An aspect of the case which aroused widespread media interest was the punishment of the persons involved in the crimes. Helge Fossmo was sentenced to life imprisonment while the person who actually murdered Alexandra Fossmo, Sara Svensson, was released into the custody of the psychiatric ward of Linköping court system (Förvaltningsrätten). In August 2006, she was allowed to walk around the grounds of the psychiatric hospital unsupervised. Twice per month, she was given unsupervised leaves provided she went with a relative to the town of Vadstena or nearby Motala. Starting in March 2007, Svensson was allowed to stay overnight at her father's house. In June 2007, the places she was allowed to visit were expanded to include the city of Linköping.

==Aftermath==
In 2007, Fossmo married inside the Kumla Prison. In 2008, Fossmo was relocated from Kumla Prison to Tidaholm after receiving death threats from other prisoners. In early 2013, Fossmo had his first day out on parole from the Tidaholm prison. In October 2014, after serving 10 years of his life sentence, Fossmo applied to the court and had his sentenced time determined, which meant that he would be released on parole in 2020. In January 2015, the Göta Court of Appeal repealed the decision, on the penalty requirement of at least 24 years of imprisonment for the severity of the crime, so that the application for parole was premature.

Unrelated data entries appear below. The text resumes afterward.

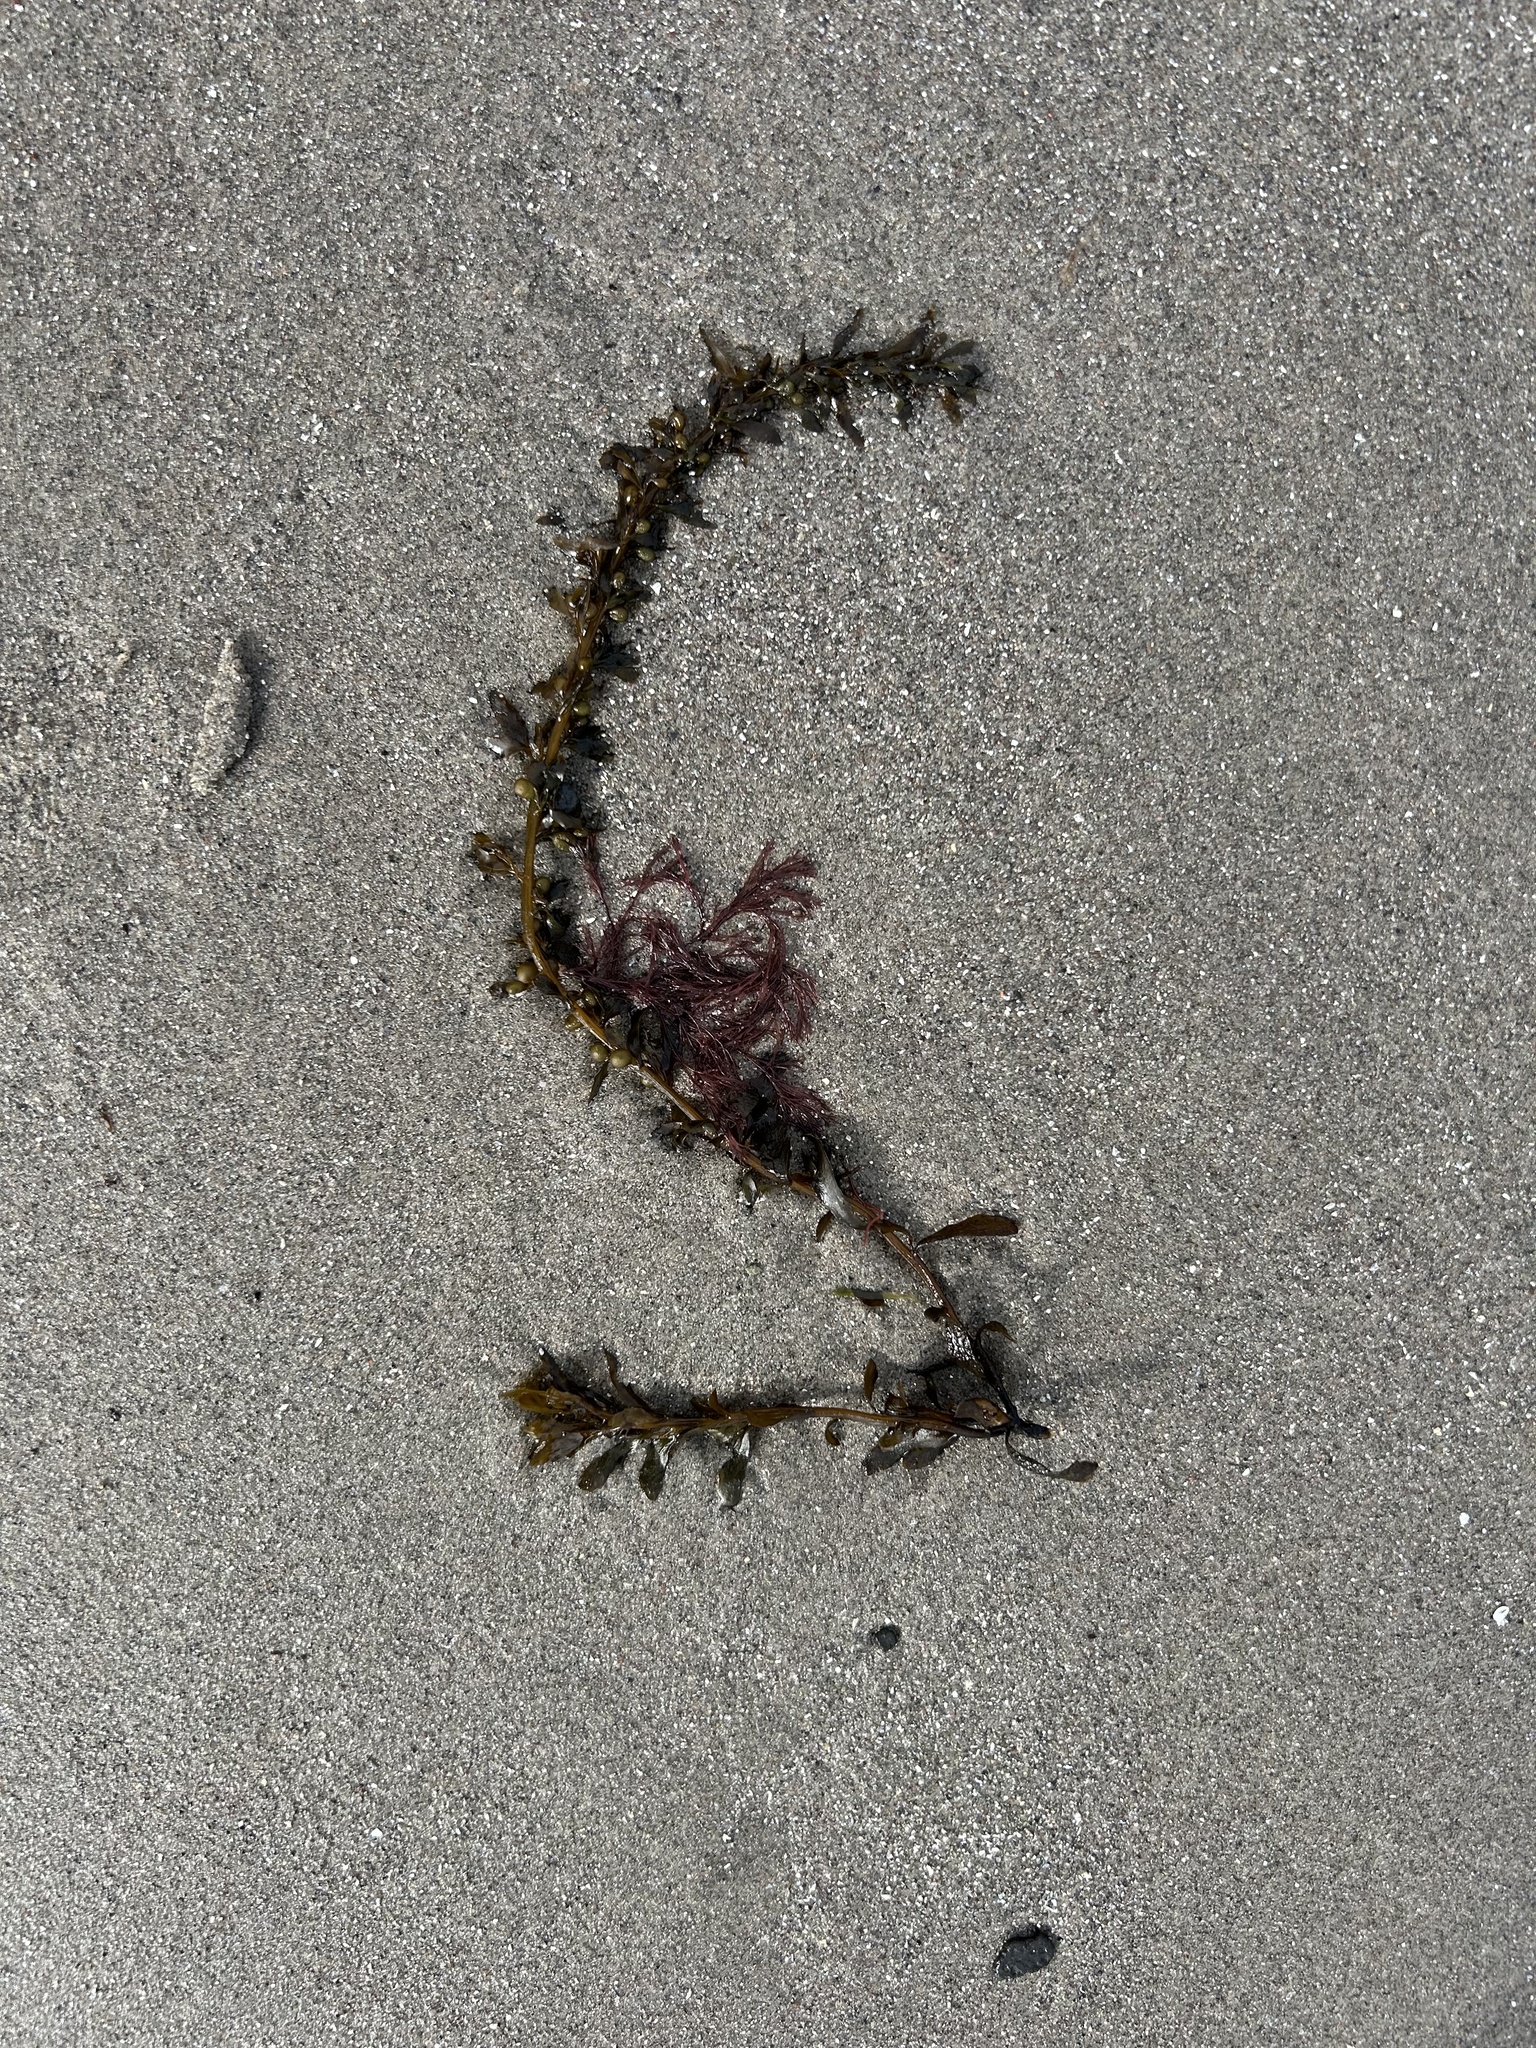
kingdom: Chromista
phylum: Ochrophyta
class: Phaeophyceae
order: Fucales
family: Sargassaceae
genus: Sargassum
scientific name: Sargassum muticum
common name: Japweed
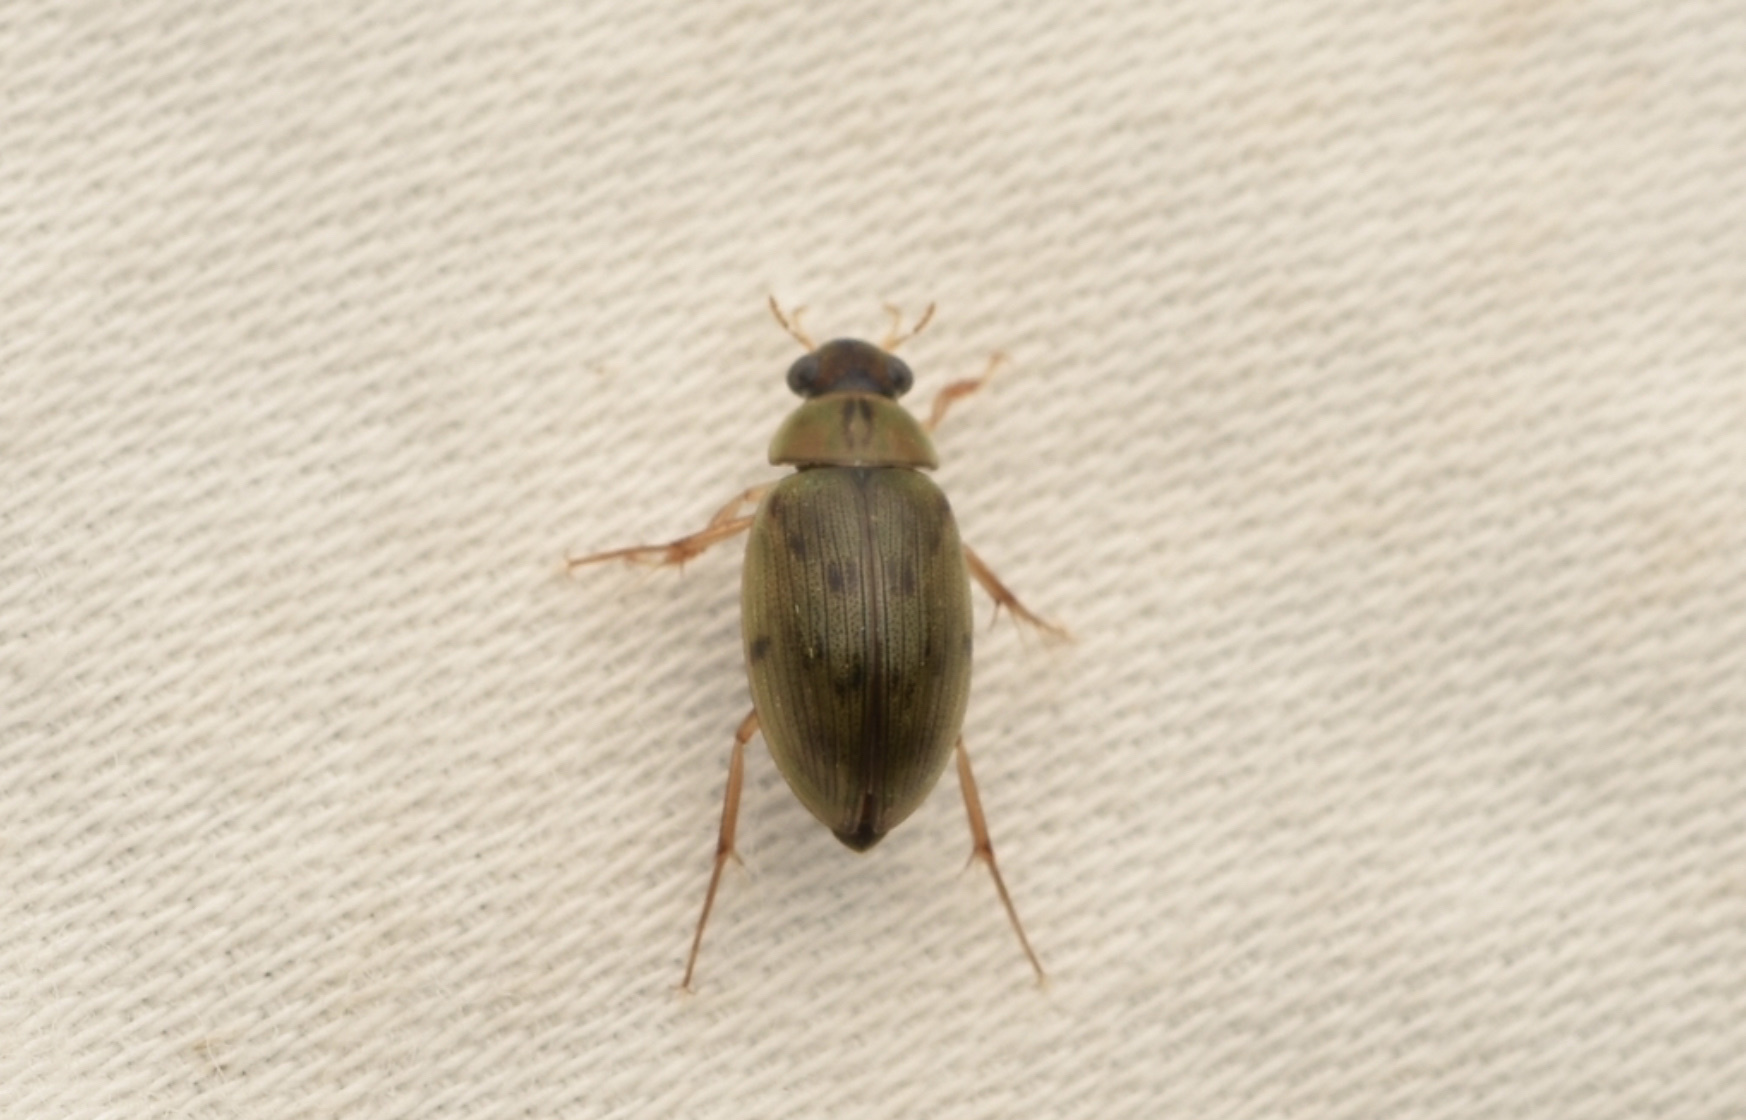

In January 2010, Aftonbladet reported that Sara Svensson began college at the folkhögskola, or folk high school, in Vadstena. In early 2010, she received permission to live on her own during a six-month transition period. She presumably returned to society in late 2010, but Swedish law prevents the disclosure of any details pertaining to her release.

==Cultural influence==
The Knutby case became so notorious in Sweden that it has been used in fiction as an example of a sensational crime with no need for explanation. The name Knutby has also entered the Swedish language as a metaphor, even in contexts that have nothing to do with crime.

The crimes inspired a six-hour fictionalized Swedish miniseries, Knutby, first shown in 2021.

In 2021, HBO released a documentary about the crime called Pray, Obey, Kill.